Plesiosaurs are present from two different families within Plesiosauroidea in the Niobrara Chalk: the Polycotylidae, or short-necked plesiosaurs, and the Elasmosauridae, or long-necked plesiosaurs. Polycotylids superficially resemble pliosaurs, which are not present within the formation, but are unrelated. They were fast swimmers, unlike the Elasmosaurs that used their long necks to catch fish. Plesiosaurs are rare in the formation and were therefore likely uncommon in the seas at the time. Specimens become much more numerous in the Pierre Shale situated above the chalk.

Mosasaurs

Mosasaurs are the most common marine reptiles in the Niobrara Chalk and the most successful ones in the sea at the time. Four different genera representing the four different subfamilies of Mosasauridae: the Tylosaurinae, Plioplatecarpinae, Mosasaurinae, and Halisaurinae, were present in Niobrara. They were the dominant carnivorous marine reptiles and ate cephalopods, fish, turtles, pterosaurs, birds, and even plesiosaurs. There is evidence of them consuming other smaller mosasaurs. Despite this, mosasaurs often fell prey to some of the large sharks at the time, such as Cretoxyrhina.

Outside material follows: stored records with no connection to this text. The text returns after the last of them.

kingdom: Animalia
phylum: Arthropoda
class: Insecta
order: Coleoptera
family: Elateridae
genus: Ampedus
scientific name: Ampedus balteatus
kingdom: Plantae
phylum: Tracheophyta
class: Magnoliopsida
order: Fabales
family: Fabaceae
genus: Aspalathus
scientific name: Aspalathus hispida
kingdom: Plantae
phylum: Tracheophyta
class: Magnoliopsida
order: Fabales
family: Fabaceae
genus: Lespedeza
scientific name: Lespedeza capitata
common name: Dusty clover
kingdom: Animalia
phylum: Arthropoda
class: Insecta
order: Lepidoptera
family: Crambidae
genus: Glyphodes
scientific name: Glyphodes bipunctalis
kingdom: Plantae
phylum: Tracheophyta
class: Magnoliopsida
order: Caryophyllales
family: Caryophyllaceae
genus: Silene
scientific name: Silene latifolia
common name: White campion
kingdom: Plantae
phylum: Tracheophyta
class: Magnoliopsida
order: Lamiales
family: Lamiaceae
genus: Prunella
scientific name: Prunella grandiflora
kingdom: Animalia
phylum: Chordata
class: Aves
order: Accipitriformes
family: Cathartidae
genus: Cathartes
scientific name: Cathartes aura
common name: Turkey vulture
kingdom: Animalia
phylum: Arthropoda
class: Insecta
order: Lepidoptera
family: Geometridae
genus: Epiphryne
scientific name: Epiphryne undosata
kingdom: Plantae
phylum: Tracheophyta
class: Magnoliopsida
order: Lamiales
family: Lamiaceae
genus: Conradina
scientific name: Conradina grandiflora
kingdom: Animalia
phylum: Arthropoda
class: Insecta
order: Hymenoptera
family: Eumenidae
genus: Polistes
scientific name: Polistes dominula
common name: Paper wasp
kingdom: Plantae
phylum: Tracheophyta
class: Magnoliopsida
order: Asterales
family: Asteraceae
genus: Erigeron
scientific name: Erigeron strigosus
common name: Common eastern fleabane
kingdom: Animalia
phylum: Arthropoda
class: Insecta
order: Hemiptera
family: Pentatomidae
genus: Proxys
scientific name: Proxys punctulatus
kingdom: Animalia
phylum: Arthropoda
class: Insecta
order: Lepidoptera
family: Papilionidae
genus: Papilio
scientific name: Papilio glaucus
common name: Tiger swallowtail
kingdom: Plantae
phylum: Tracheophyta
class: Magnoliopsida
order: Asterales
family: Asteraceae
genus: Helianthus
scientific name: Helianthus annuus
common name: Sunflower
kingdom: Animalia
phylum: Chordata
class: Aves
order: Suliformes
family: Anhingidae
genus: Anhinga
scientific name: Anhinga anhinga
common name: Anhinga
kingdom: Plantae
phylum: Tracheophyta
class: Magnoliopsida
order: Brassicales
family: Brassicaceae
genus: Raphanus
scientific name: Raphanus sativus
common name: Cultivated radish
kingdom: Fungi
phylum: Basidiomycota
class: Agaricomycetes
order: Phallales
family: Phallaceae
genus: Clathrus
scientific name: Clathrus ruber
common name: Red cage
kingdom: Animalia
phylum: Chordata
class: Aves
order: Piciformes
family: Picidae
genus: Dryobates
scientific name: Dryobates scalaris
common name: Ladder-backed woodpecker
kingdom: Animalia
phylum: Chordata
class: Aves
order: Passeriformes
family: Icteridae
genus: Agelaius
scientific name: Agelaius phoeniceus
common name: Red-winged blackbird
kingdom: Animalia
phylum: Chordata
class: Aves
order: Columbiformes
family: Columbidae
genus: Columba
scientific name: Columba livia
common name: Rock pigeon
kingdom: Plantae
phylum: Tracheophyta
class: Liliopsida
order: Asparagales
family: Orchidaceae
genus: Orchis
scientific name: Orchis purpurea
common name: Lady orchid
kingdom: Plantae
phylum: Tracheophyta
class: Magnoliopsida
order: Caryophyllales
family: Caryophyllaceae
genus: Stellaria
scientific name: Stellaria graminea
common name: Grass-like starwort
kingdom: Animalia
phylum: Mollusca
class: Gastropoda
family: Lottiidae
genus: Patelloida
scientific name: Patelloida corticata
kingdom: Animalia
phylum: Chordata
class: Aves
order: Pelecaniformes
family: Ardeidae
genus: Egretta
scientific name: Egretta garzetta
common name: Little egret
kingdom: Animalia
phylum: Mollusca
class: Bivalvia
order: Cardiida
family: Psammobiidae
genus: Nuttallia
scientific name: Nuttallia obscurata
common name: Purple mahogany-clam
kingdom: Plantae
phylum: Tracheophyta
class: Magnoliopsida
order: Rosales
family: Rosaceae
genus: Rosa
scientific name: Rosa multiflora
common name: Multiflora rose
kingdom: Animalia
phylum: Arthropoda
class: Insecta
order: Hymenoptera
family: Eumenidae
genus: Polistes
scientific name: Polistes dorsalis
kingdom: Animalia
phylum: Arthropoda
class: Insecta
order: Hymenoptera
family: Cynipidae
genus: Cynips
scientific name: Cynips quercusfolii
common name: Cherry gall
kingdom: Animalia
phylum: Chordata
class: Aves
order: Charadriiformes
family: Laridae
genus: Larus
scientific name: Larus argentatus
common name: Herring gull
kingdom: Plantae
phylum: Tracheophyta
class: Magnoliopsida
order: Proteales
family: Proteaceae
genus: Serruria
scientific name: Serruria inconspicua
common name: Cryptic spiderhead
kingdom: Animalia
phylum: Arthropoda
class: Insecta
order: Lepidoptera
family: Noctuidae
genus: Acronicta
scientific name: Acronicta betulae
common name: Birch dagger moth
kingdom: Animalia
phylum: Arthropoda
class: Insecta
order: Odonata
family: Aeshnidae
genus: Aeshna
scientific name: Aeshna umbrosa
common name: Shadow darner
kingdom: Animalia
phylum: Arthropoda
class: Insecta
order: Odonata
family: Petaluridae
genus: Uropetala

The presence of young mosasaurs in the formation suggests that mosasaurs were viviparous and gave birth hundreds of miles out to sea, as Niobrara was in the middle of the Western Interior Seaway at the time. Juveniles would have been vulnerable to predation by the many large mid-ocean predators, so it is likely that mosasaurs lived in groups rather than solitarily. Also, viviparous species tend to have much fewer offspring than egg-laying ones, so if there were few young that were born, they were most likely to have sought protection within groups in order to reach adulthood and thereby maintain the population of mosasaurs.

Pterosaurs

Between two and four genera of pterosaurs are present in the formation, depending on the taxonomy. All but Nyctosaurus belong to the Pteranodontidae family of the suborder Pterodactyloidea, though even Nyctosaurus has occasionally been included in that family, and is at least a close relative of the pteranodonts. All are large pterosaurs with elongated cranial crests in male specimens. The pterosaurs of Niobrara probably spent most of their time at sea and rarely went on land. Nyctosaurus lacked all but the fourth phalanx of the hand, which is the extended finger that supports the wing membrane, meaning that quadrupedal locomotion on the ground would have been limited compared to other pterosaurs that were proficient at walking based on fossilized trackways that show both limbs in use on the ground.

Nonavian dinosaurs

Nonavian dinosaurs have been found in the Niobrara Chalk despite it being located hundreds of miles out to sea at the time. The most reasonable theory is that the carcasses drifted out to sea. It is unlikely that the bodies were carried out by outgoing tides along the shorelines where they died, but rather it is more probable that the dinosaurs were carried offshore by floodwaters during a storm. In the shallow waters the bodies would have begun to decompose and bacteria within the carcass would have produced gasses that would have accumulated in the gut, thereby making the body buoyant. Next, the prevailing winds and currents would have carried it out to sea, where it would eventually settle to the bottom and be buried in sediment.

A few caudal vertebrae from a hadrosaur have been found with bite marks and have been eroded, suggesting at one point they were digested. A single tooth belonging to Squalicorax was found in situ under the vertebrae. This suggested the shark consumed the posterior end of the tail of a floating hadrosaur carcass and had partially digested it before fossilization. Most dinosaurs in the chalk were nodosaurs. No remains of cerapods nor non-avian theropods were found, both being common dinosaurs present at the time.

Birds

Three genera of birds are present in the formation, although rare. They were outside the clade containing modern birds, and they still retained teeth. Baptornis and Hesperornis were large flightless aquatic birds suited for diving. Ichthyornis was a seabird that resembled the gulls and petrels of today. Both probably preyed on small fish and were preyed upon by sharks, large bony fish such as Xiphactinus, and mosasaurs.